In ancient times the northernmost region of the habitable world - hence, any distant, unknown or mysterious land.

Friday, June 16, 2006

Giant ball of fire hurtling through space

By Aussiegirl

Goodness, gracious! Great balls of fire! Wow -- you are going to need SPF 10 trillion for this baby if you ever get too close! This monster is billions of light years across in size! This takes me back to 6th grade when I remember first learning about the concept of a light year. I remember the very idea blew me away and just set my mind on fire. It was the first really scientific and mind-boggling concept I remember learning about. (Here is the explanation of the startling illustration I used -- this isn't to be confused with a Jackson Pollock painting!): This X-ray image shows what astronomers say is a comet-like blob of gas about 5 million light-years long hurling through a distant galaxy cluster. The orange-red region represents the "comet." The head is at the lower left. The tail fans outward because there is less pressure to confine it. The red refers to regions of lower "entropy," a measure of disorder. The orange regions have higher entropy.)

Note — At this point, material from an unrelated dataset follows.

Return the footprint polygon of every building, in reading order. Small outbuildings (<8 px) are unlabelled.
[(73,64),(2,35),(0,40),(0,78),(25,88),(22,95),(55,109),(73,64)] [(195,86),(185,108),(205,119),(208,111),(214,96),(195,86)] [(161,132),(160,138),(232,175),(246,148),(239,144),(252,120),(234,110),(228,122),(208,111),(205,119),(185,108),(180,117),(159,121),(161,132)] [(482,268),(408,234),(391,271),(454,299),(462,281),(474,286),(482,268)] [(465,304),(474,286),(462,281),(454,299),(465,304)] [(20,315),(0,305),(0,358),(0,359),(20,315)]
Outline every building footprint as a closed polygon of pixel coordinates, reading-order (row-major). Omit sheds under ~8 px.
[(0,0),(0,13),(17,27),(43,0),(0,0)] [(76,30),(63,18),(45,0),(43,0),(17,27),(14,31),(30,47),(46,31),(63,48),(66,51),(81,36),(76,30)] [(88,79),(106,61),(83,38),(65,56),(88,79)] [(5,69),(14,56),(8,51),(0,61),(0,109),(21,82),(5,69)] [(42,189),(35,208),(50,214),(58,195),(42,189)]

Giant 'ball of fire' hurtling through space

Astronomers say they have found a comet-like 'ball of fire', over a billion times weightier than our Sun, plowing into a distant galaxy cluster.

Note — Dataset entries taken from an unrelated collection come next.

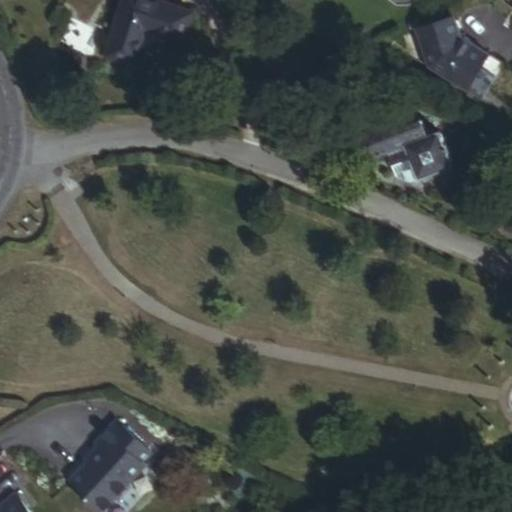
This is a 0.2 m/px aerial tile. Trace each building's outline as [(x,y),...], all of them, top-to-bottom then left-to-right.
[(171,0),(121,0),(101,58),(127,67),(143,20),(177,32),(186,5),(171,0)] [(478,23),(425,32),(432,82),(467,77),(495,97),(511,74),(511,66),(489,49),(478,23)] [(376,146),(381,167),(400,162),(409,194),(479,176),(465,122),(376,146)] [(157,455),(124,420),(68,472),(101,507),(157,455)] [(37,511),(18,490),(0,505),(0,511),(37,511)]
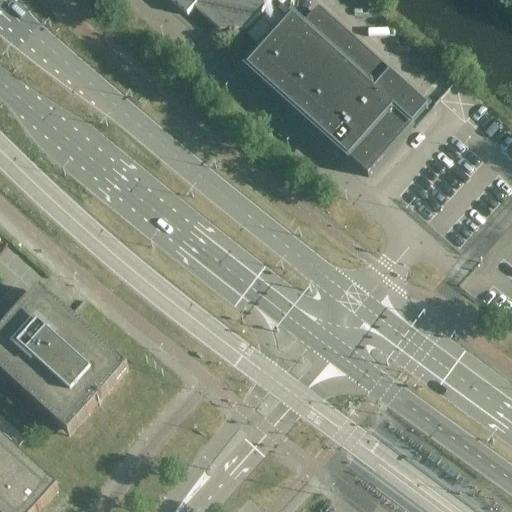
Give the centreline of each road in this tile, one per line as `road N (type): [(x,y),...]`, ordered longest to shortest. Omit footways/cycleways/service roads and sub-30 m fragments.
road 1 (secondary): [(362,306),(0,7)]
road 2 (unclassified): [(362,306),(418,239),(150,0)]
road 3 (secondary): [(0,82),(327,348)]
road 4 (secondary): [(327,348),(511,483)]
road 5 (unclassified): [(190,511),(327,348)]
road 6 (secondary): [(511,415),(362,306)]
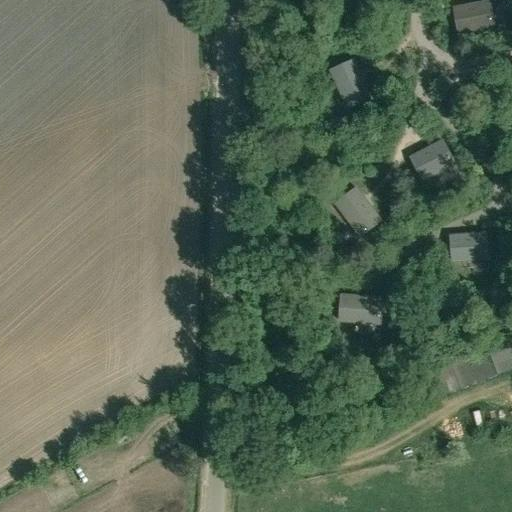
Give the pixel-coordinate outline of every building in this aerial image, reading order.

By far the largest object of its kind ever identified, scientists say, it's estimated to be moving at over 2.7 million kilometres (1.7 million miles) per hour.
The size and velocity of this gas ball is truly fantastic, said Alexis Finoguenov of the University of Maryland, Baltimore County, in Baltimore, Md., and the Max Planck Institute for Extraterrestrial Physics in Garching, Germany, one of the researchers.

The gas ball doesn't emit visible light, though it contains visible galaxies and spews X-rays, a high-energy form of light, he added.

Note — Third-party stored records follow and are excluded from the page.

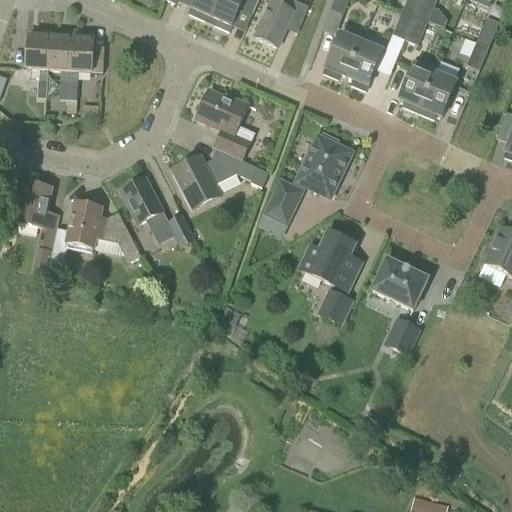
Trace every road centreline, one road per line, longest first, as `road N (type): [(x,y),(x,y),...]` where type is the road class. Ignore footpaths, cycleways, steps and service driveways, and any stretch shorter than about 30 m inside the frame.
road 1 (residential): [(390,133),(362,216),(446,257),(465,253),(498,181)]
road 2 (residential): [(0,145),(107,166),(152,142),(193,51)]
road 3 (residential): [(390,133),(193,51)]
road 4 (residential): [(193,51),(83,0)]
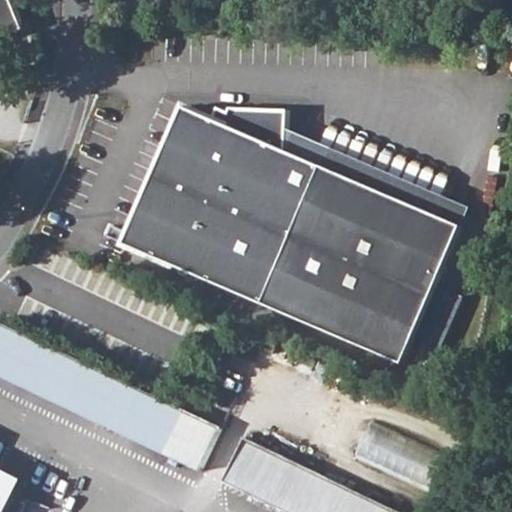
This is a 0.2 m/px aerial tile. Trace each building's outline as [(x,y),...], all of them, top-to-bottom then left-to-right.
[(13,0),(0,0),(0,39),(16,33),(22,20),(13,0)] [(216,119),(188,107),(129,245),(407,365),(466,227),(289,151),(290,111),(233,109),(231,114),(220,109),(216,119)] [(222,430),(2,322),(0,326),(0,375),(192,470),(195,465),(203,469),(222,430)] [(401,511),(247,437),(225,482),(287,511),(401,511)] [(30,490),(64,503),(75,474),(42,461),(30,490)] [(0,511),(9,511),(16,500),(0,492),(0,511)]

The fireball is estimated to be about three million light years long, more than two billion times the width of our solar system. A light year is the distance light travels in a year.

The object is in a cluster of galaxies called Abell 3266, millions of light years from Earth, thus posing no danger to us, the researchers said. The cluster, one of the most massive such agglomerations in the southern sky, contains hundreds of galaxies and hot gas. [....]

“This is likely a massive building block being delivered to one of the largest assemblies of galaxies we know,” said Finoguenov.

The object appears from Earth as a circular glow of X-ray light with a comet-like tail nearly half the size of the moon, the astronomers said.

The gas ball is 46 million degrees C (83 million degrees F), Finoguenov added; the surrounding gas is even hotter, but emits fewer X-rays because it is sparser.

“What interests astronomers is not just the size of the gas ball but the role it plays in the formation and evolution of structure in the universe,” said Francesco Miniati of the Swiss Federal Institute of Technology in Zurich, Switzerland, another of the scientists. [....]

With the fireball, “We are seeing structure formation in action,” said Henriksen. The cluster’s hot gas is “stripping off and dispersing gas that perhaps one day will seed star and galaxy growth within the cluster.”


At 6:31 PM, Blogger Gormless Norman said...

The fireball is estimated to be about three million light years long, more than two billion times the width of our solar system"

"The gas ball is 46 million degrees C (83 million degrees F)"

A fireball this big and hot is a clear and present danger, and a threat to democracy itself. It is a clear example of why our first responders need to be adequately funded. If this fireball were to land in a U.S. city, there would be dozens of casualties.